Die Ausstellung zeigt 140 Gemälde, Skulpturen, Zeichnungen und Fotografien und erklärt in langen Texten, welche Strategien ihre Urheber nutzten, um weiterzuarbeiten, obwohl die Nazis sie mit Berufsverbot belegten oder sie verfolgten.
Viele zogen sich komplett zurück, arbeiteten im Privaten, ohne Ausstellungen, Einnahmen oder Kontakte - sogar im Gefängnis oder an der Front. Sie verlegten sich auf Fotografie oder das Schnitzen von Holzköpfen als Broterwerb. Sie passten sich an, wurden zum Teil sogar Parteimitglied oder ließen sich von jüdischen Ehepartnern scheiden. Otto Dix - einer der wenigen bekannten Namen in der Schau - verlegte sich von gesellschaftskritischen Satiren auf Landschaftsbilder.

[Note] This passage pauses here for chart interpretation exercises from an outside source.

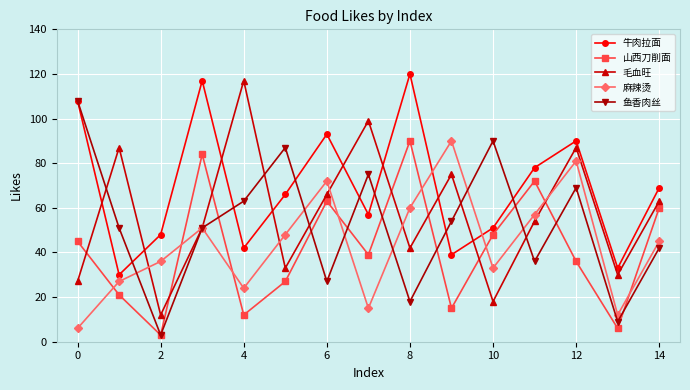

True or false: 鱼香肉丝 has more than 2 interior local peaks.

True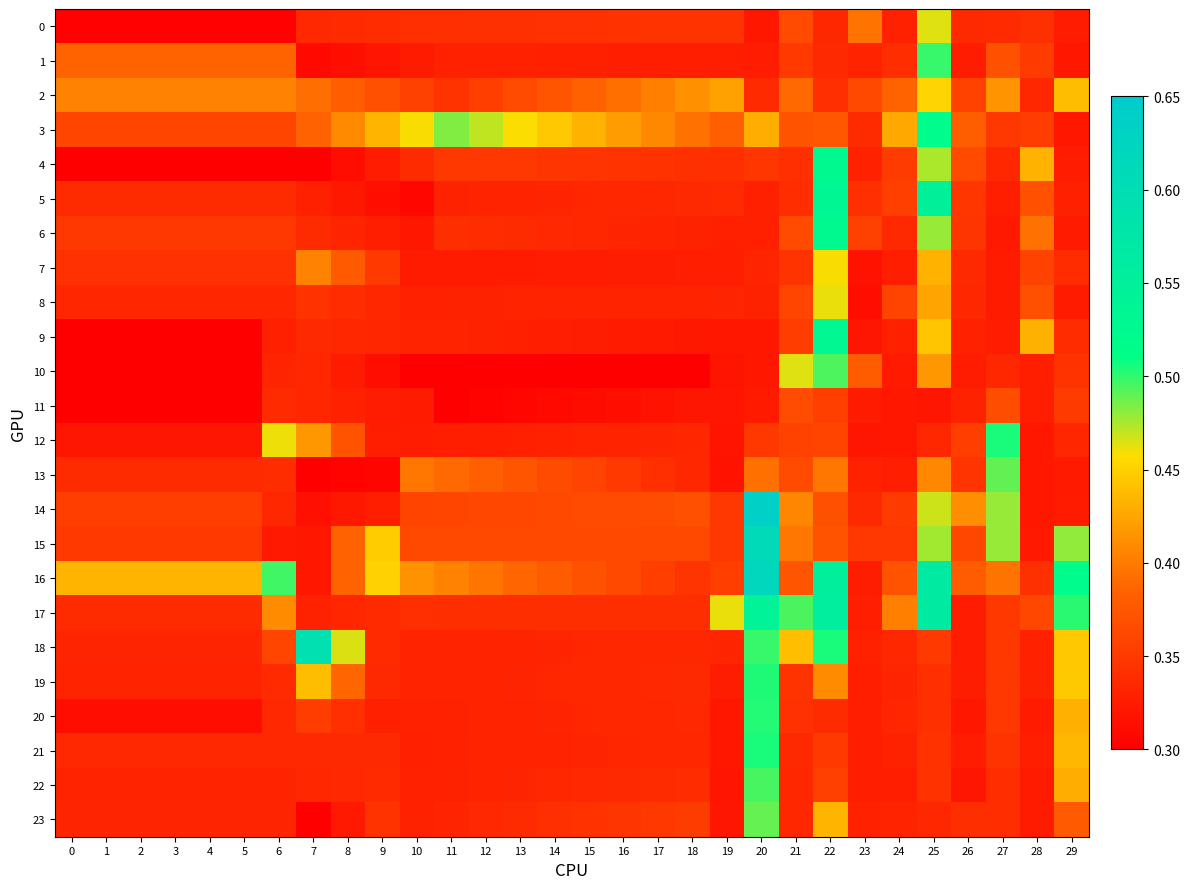

Reading right to left, what are all the values shown in this chart?

0: 29=0.3	28=0.3	27=0.3	26=0.3	25=0.5	24=0.3	23=0.4	22=0.3	21=0.4	20=0.3	19=0.3	18=0.3	17=0.3	16=0.3	15=0.3	14=0.3	13=0.3	12=0.3	11=0.3	10=0.3	9=0.3	8=0.3	7=0.3	6=0.3	5=0.3	4=0.3	3=0.3	2=0.3	1=0.3	0=0.3
1: 29=0.3	28=0.4	27=0.4	26=0.3	25=0.5	24=0.3	23=0.3	22=0.3	21=0.3	20=0.3	19=0.3	18=0.3	17=0.3	16=0.3	15=0.3	14=0.3	13=0.3	12=0.3	11=0.3	10=0.3	9=0.3	8=0.3	7=0.3	6=0.4	5=0.4	4=0.4	3=0.4	2=0.4	1=0.4	0=0.4
2: 29=0.4	28=0.3	27=0.4	26=0.4	25=0.5	24=0.4	23=0.4	22=0.3	21=0.4	20=0.3	19=0.4	18=0.4	17=0.4	16=0.4	15=0.4	14=0.4	13=0.4	12=0.4	11=0.3	10=0.4	9=0.4	8=0.4	7=0.4	6=0.4	5=0.4	4=0.4	3=0.4	2=0.4	1=0.4	0=0.4
3: 29=0.3	28=0.4	27=0.3	26=0.4	25=0.5	24=0.4	23=0.3	22=0.4	21=0.4	20=0.4	19=0.4	18=0.4	17=0.4	16=0.4	15=0.4	14=0.4	13=0.5	12=0.5	11=0.5	10=0.5	9=0.4	8=0.4	7=0.4	6=0.4	5=0.4	4=0.4	3=0.4	2=0.4	1=0.4	0=0.4
4: 29=0.3	28=0.4	27=0.3	26=0.4	25=0.5	24=0.4	23=0.3	22=0.5	21=0.3	20=0.3	19=0.3	18=0.3	17=0.3	16=0.3	15=0.3	14=0.3	13=0.3	12=0.3	11=0.3	10=0.3	9=0.3	8=0.3	7=0.3	6=0.3	5=0.3	4=0.3	3=0.3	2=0.3	1=0.3	0=0.3
5: 29=0.3	28=0.4	27=0.3	26=0.3	25=0.5	24=0.4	23=0.3	22=0.5	21=0.3	20=0.3	19=0.3	18=0.3	17=0.3	16=0.3	15=0.3	14=0.3	13=0.3	12=0.3	11=0.3	10=0.3	9=0.3	8=0.3	7=0.3	6=0.3	5=0.3	4=0.3	3=0.3	2=0.3	1=0.3	0=0.3
6: 29=0.3	28=0.4	27=0.3	26=0.3	25=0.5	24=0.3	23=0.4	22=0.5	21=0.4	20=0.3	19=0.3	18=0.3	17=0.3	16=0.3	15=0.3	14=0.3	13=0.3	12=0.3	11=0.3	10=0.3	9=0.3	8=0.3	7=0.3	6=0.3	5=0.3	4=0.3	3=0.3	2=0.3	1=0.3	0=0.3
7: 29=0.3	28=0.4	27=0.3	26=0.3	25=0.4	24=0.3	23=0.3	22=0.5	21=0.3	20=0.3	19=0.3	18=0.3	17=0.3	16=0.3	15=0.3	14=0.3	13=0.3	12=0.3	11=0.3	10=0.3	9=0.4	8=0.4	7=0.4	6=0.3	5=0.3	4=0.3	3=0.3	2=0.3	1=0.3	0=0.3
8: 29=0.3	28=0.4	27=0.3	26=0.3	25=0.4	24=0.4	23=0.3	22=0.5	21=0.4	20=0.3	19=0.3	18=0.3	17=0.3	16=0.3	15=0.3	14=0.3	13=0.3	12=0.3	11=0.3	10=0.3	9=0.3	8=0.3	7=0.3	6=0.3	5=0.3	4=0.3	3=0.3	2=0.3	1=0.3	0=0.3
9: 29=0.3	28=0.4	27=0.3	26=0.3	25=0.4	24=0.3	23=0.3	22=0.5	21=0.4	20=0.3	19=0.3	18=0.3	17=0.3	16=0.3	15=0.3	14=0.3	13=0.3	12=0.3	11=0.3	10=0.3	9=0.3	8=0.3	7=0.3	6=0.3	5=0.3	4=0.3	3=0.3	2=0.3	1=0.3	0=0.3
10: 29=0.3	28=0.3	27=0.3	26=0.3	25=0.4	24=0.3	23=0.4	22=0.5	21=0.5	20=0.3	19=0.3	18=0.3	17=0.3	16=0.3	15=0.3	14=0.3	13=0.3	12=0.3	11=0.3	10=0.3	9=0.3	8=0.3	7=0.3	6=0.3	5=0.3	4=0.3	3=0.3	2=0.3	1=0.3	0=0.3
11: 29=0.4	28=0.3	27=0.4	26=0.3	25=0.3	24=0.3	23=0.3	22=0.4	21=0.4	20=0.3	19=0.3	18=0.3	17=0.3	16=0.3	15=0.3	14=0.3	13=0.3	12=0.3	11=0.3	10=0.3	9=0.3	8=0.3	7=0.3	6=0.3	5=0.3	4=0.3	3=0.3	2=0.3	1=0.3	0=0.3
12: 29=0.3	28=0.3	27=0.5	26=0.4	25=0.3	24=0.3	23=0.3	22=0.4	21=0.4	20=0.3	19=0.3	18=0.3	17=0.3	16=0.3	15=0.3	14=0.3	13=0.3	12=0.3	11=0.3	10=0.3	9=0.3	8=0.4	7=0.4	6=0.5	5=0.3	4=0.3	3=0.3	2=0.3	1=0.3	0=0.3
13: 29=0.3	28=0.3	27=0.5	26=0.3	25=0.4	24=0.3	23=0.3	22=0.4	21=0.4	20=0.4	19=0.3	18=0.3	17=0.3	16=0.3	15=0.4	14=0.4	13=0.4	12=0.4	11=0.4	10=0.4	9=0.3	8=0.3	7=0.3	6=0.3	5=0.3	4=0.3	3=0.3	2=0.3	1=0.3	0=0.3
14: 29=0.3	28=0.3	27=0.5	26=0.4	25=0.5	24=0.4	23=0.3	22=0.4	21=0.4	20=0.6	19=0.3	18=0.4	17=0.4	16=0.4	15=0.4	14=0.4	13=0.4	12=0.4	11=0.4	10=0.4	9=0.3	8=0.3	7=0.3	6=0.3	5=0.4	4=0.4	3=0.4	2=0.4	1=0.4	0=0.4
15: 29=0.5	28=0.3	27=0.5	26=0.4	25=0.5	24=0.3	23=0.3	22=0.4	21=0.4	20=0.6	19=0.3	18=0.4	17=0.4	16=0.4	15=0.4	14=0.4	13=0.4	12=0.4	11=0.4	10=0.4	9=0.4	8=0.4	7=0.3	6=0.3	5=0.3	4=0.3	3=0.3	2=0.3	1=0.3	0=0.3
16: 29=0.5	28=0.3	27=0.4	26=0.4	25=0.6	24=0.4	23=0.3	22=0.6	21=0.4	20=0.6	19=0.4	18=0.3	17=0.4	16=0.4	15=0.4	14=0.4	13=0.4	12=0.4	11=0.4	10=0.4	9=0.5	8=0.4	7=0.3	6=0.5	5=0.4	4=0.4	3=0.4	2=0.4	1=0.4	0=0.4
17: 29=0.5	28=0.4	27=0.3	26=0.3	25=0.6	24=0.4	23=0.3	22=0.6	21=0.5	20=0.5	19=0.5	18=0.3	17=0.3	16=0.3	15=0.3	14=0.3	13=0.3	12=0.3	11=0.3	10=0.3	9=0.3	8=0.3	7=0.3	6=0.4	5=0.3	4=0.3	3=0.3	2=0.3	1=0.3	0=0.3
18: 29=0.4	28=0.3	27=0.3	26=0.3	25=0.3	24=0.3	23=0.3	22=0.5	21=0.4	20=0.5	19=0.3	18=0.3	17=0.3	16=0.3	15=0.3	14=0.3	13=0.3	12=0.3	11=0.3	10=0.3	9=0.3	8=0.5	7=0.6	6=0.4	5=0.3	4=0.3	3=0.3	2=0.3	1=0.3	0=0.3
19: 29=0.4	28=0.3	27=0.3	26=0.3	25=0.3	24=0.3	23=0.3	22=0.4	21=0.3	20=0.5	19=0.3	18=0.3	17=0.3	16=0.3	15=0.3	14=0.3	13=0.3	12=0.3	11=0.3	10=0.3	9=0.3	8=0.4	7=0.4	6=0.3	5=0.3	4=0.3	3=0.3	2=0.3	1=0.3	0=0.3
20: 29=0.4	28=0.3	27=0.3	26=0.3	25=0.3	24=0.3	23=0.3	22=0.3	21=0.3	20=0.5	19=0.3	18=0.3	17=0.3	16=0.3	15=0.3	14=0.3	13=0.3	12=0.3	11=0.3	10=0.3	9=0.3	8=0.3	7=0.4	6=0.3	5=0.3	4=0.3	3=0.3	2=0.3	1=0.3	0=0.3
21: 29=0.4	28=0.3	27=0.3	26=0.3	25=0.3	24=0.3	23=0.3	22=0.3	21=0.3	20=0.5	19=0.3	18=0.3	17=0.3	16=0.3	15=0.3	14=0.3	13=0.3	12=0.3	11=0.3	10=0.3	9=0.3	8=0.3	7=0.3	6=0.3	5=0.3	4=0.3	3=0.3	2=0.3	1=0.3	0=0.3
22: 29=0.4	28=0.3	27=0.3	26=0.3	25=0.3	24=0.3	23=0.3	22=0.4	21=0.3	20=0.5	19=0.3	18=0.3	17=0.3	16=0.3	15=0.3	14=0.3	13=0.3	12=0.3	11=0.3	10=0.3	9=0.3	8=0.3	7=0.3	6=0.3	5=0.3	4=0.3	3=0.3	2=0.3	1=0.3	0=0.3
23: 29=0.4	28=0.3	27=0.3	26=0.3	25=0.3	24=0.3	23=0.3	22=0.4	21=0.3	20=0.5	19=0.3	18=0.4	17=0.3	16=0.3	15=0.3	14=0.3	13=0.3	12=0.3	11=0.3	10=0.3	9=0.3	8=0.3	7=0.3	6=0.3	5=0.3	4=0.3	3=0.3	2=0.3	1=0.3	0=0.3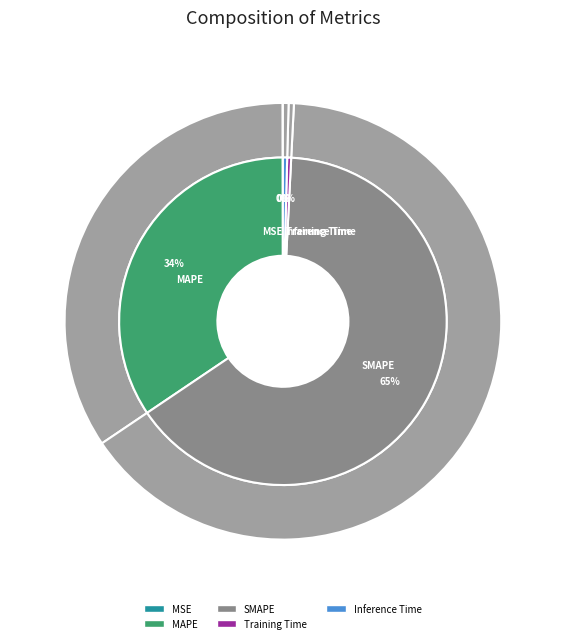

Does any single category account for the majority?

Yes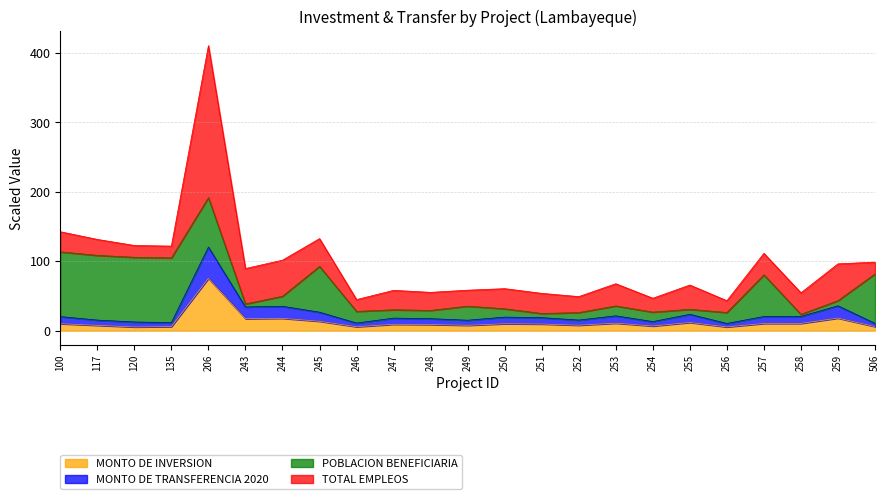

Which has a higher value, 257 or 259?

259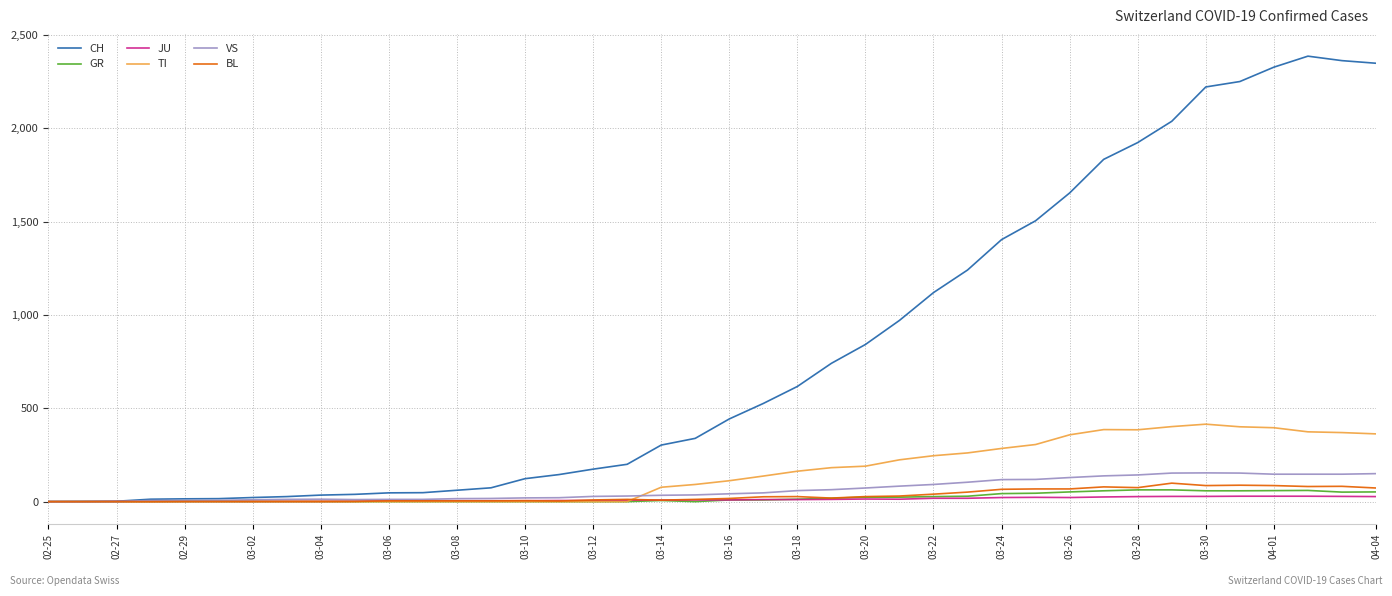

Which series has the largest range (max minus min)?

CH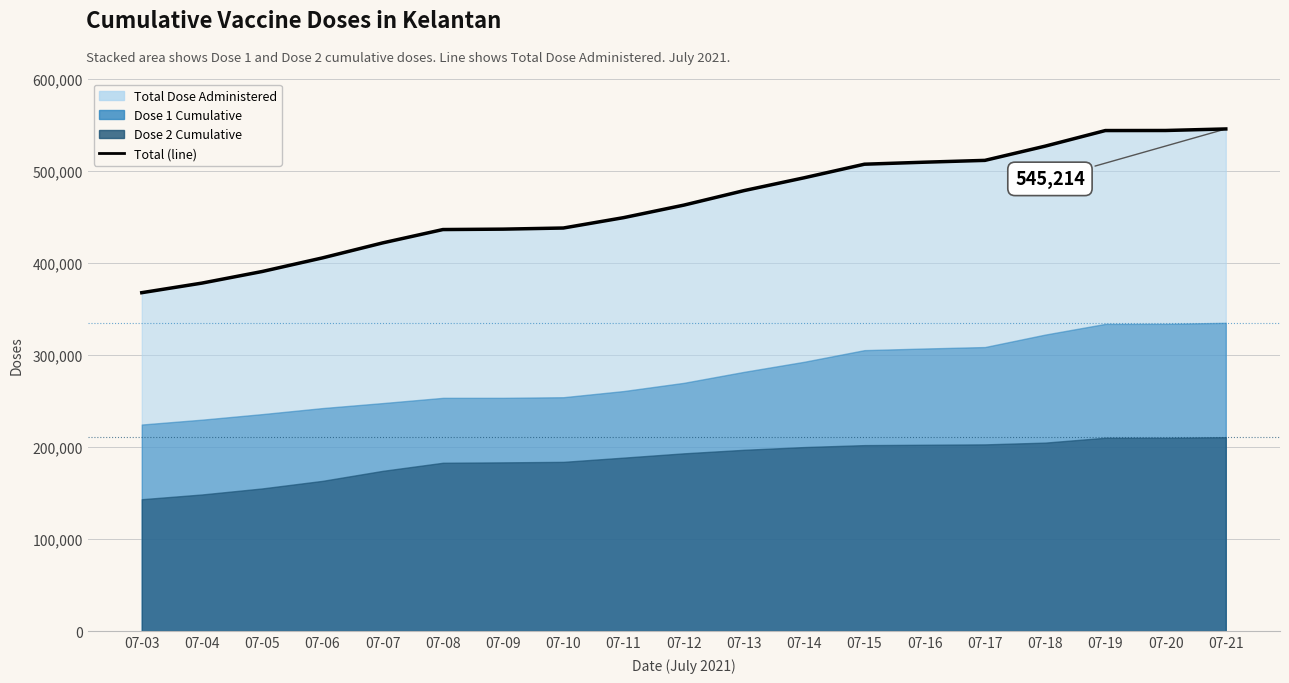

What is the smallest value displayed?

367431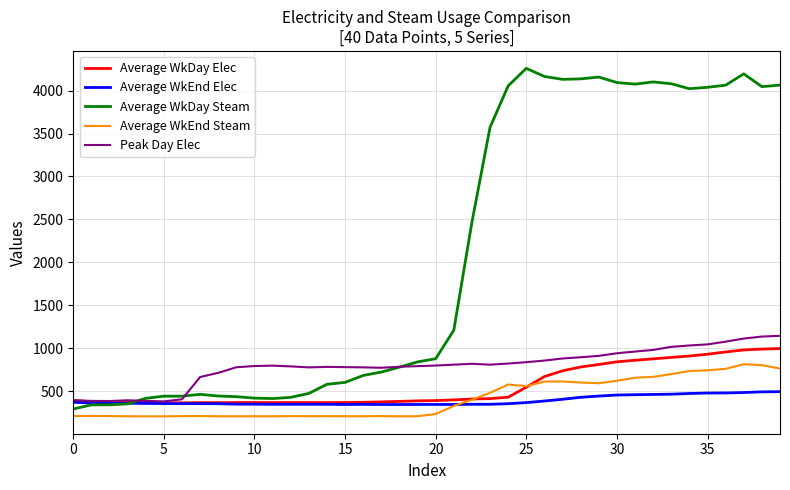

Which series has the widest spread of values?

Average WkDay Steam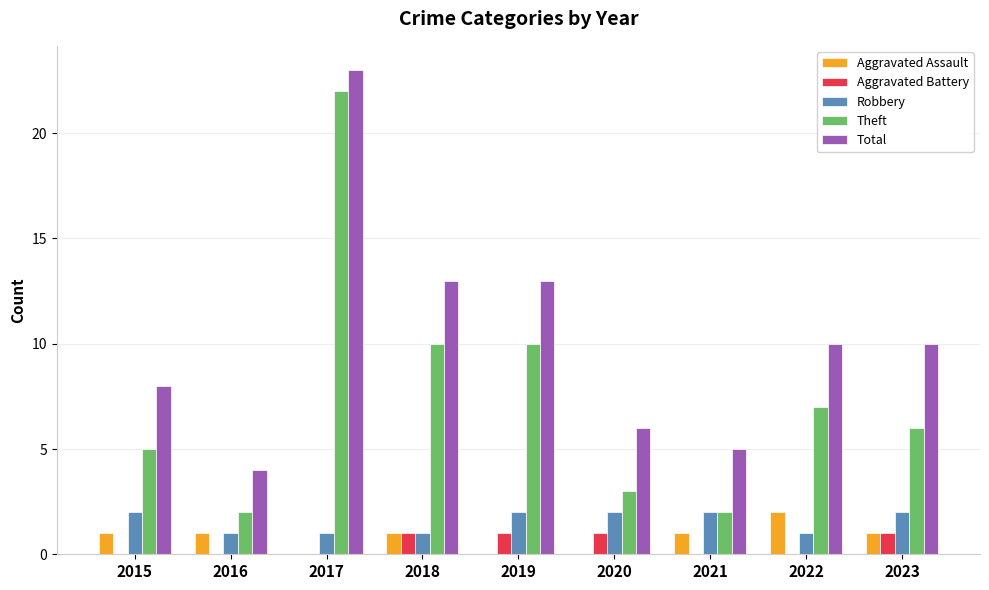

Count the number of categories in the chart.

9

Wen die NS-Kunstpolitik ausgrenzte, das hatte weniger mit der Kunst als mit Politik zu tun, wie Kuratorin Ilka Voermann sagte: verfemt wurden Künstler meist wegen ihrer Religion, politischen Einstellung, Herkunft oder sexuellen Orientierung. Die Kunst dieser Zeit allein in „systemkonform” und „entartet” einzuteilen, gehe an der Lebensrealität vieler Künstler vorbei.